* Items:

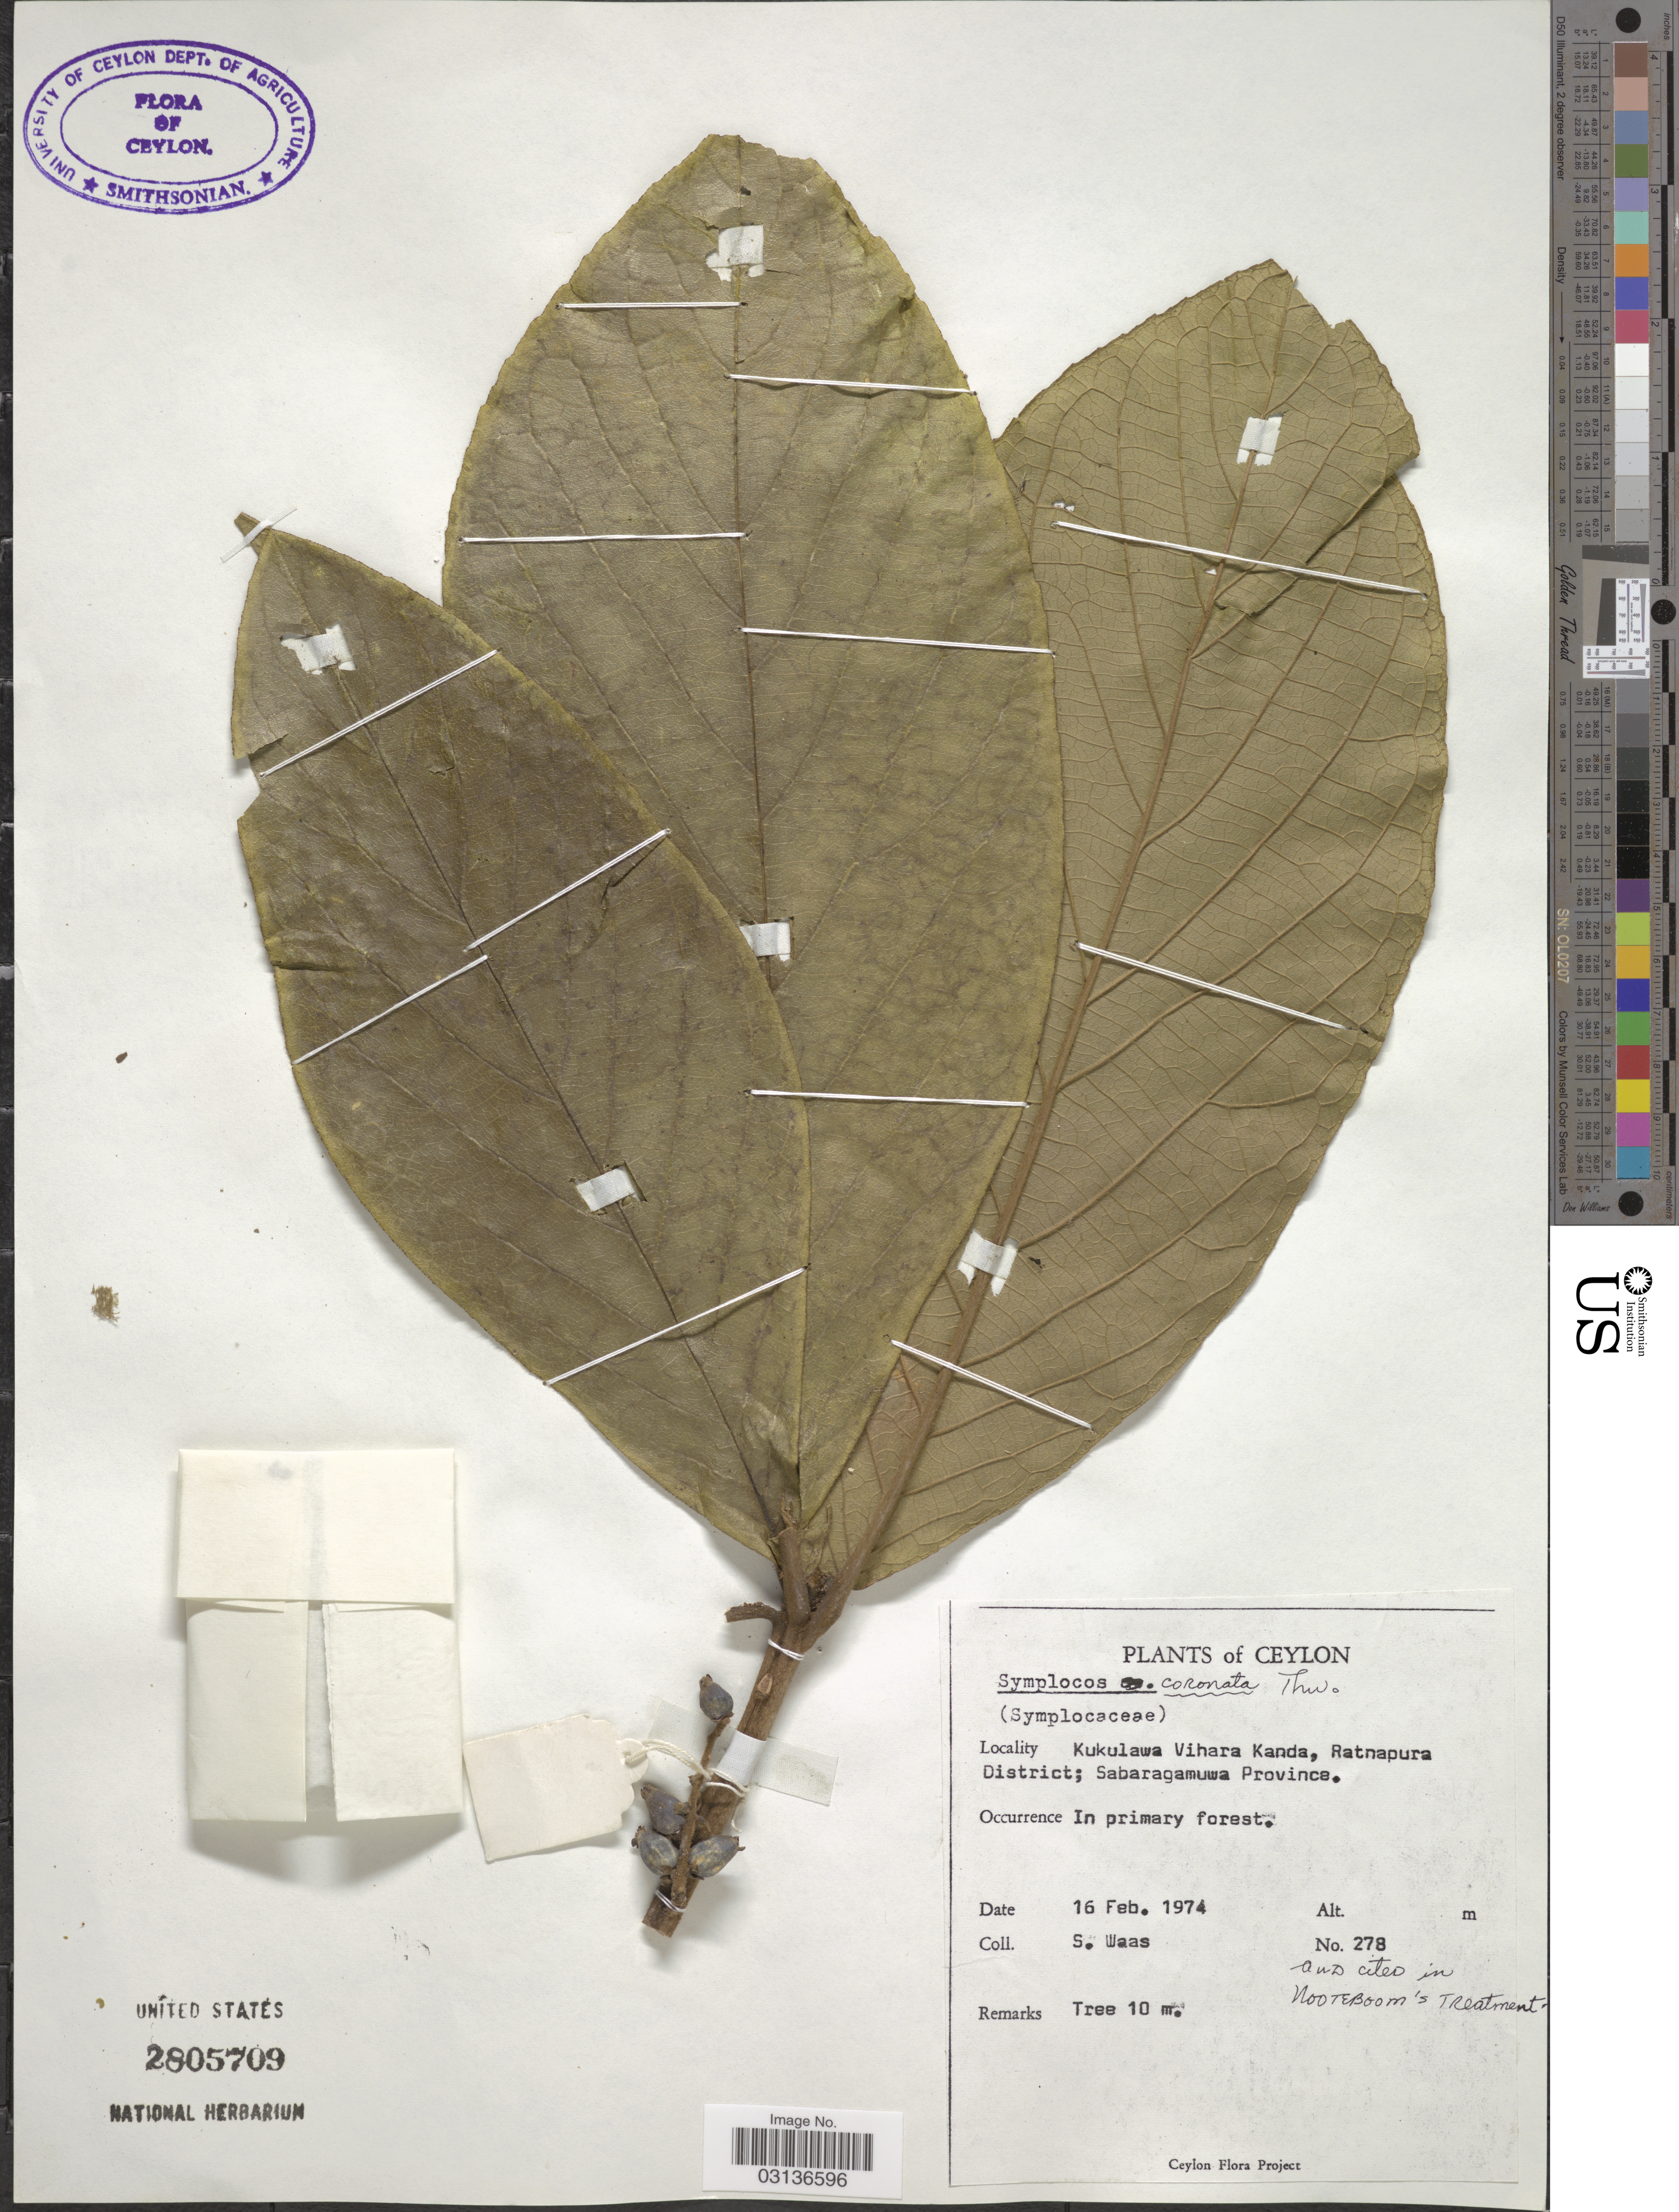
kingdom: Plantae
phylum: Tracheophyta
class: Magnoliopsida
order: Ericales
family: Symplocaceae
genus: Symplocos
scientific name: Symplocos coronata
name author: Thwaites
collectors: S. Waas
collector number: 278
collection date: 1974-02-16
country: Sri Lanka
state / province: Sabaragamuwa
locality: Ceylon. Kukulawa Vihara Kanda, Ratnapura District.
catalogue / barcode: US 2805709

* What this task involves: Please lay out the lines above as a Markdown table with two columns, Row for the row number and Line for the text of each line. Skip blank lines and leave out the pictures.

* Right answer:
| Row | Line |
|---|---|
| 1 | kingdom: Plantae |
| 2 | phylum: Tracheophyta |
| 3 | class: Magnoliopsida |
| 4 | order: Ericales |
| 5 | family: Symplocaceae |
| 6 | genus: Symplocos |
| 7 | scientific name: Symplocos coronata |
| 8 | name author: Thwaites |
| 9 | collectors: S. Waas |
| 10 | collector number: 278 |
| 11 | collection date: 1974-02-16 |
| 12 | country: Sri Lanka |
| 13 | state / province: Sabaragamuwa |
| 14 | locality: Ceylon. Kukulawa Vihara Kanda, Ratnapura District. |
| 15 | catalogue / barcode: US 2805709 |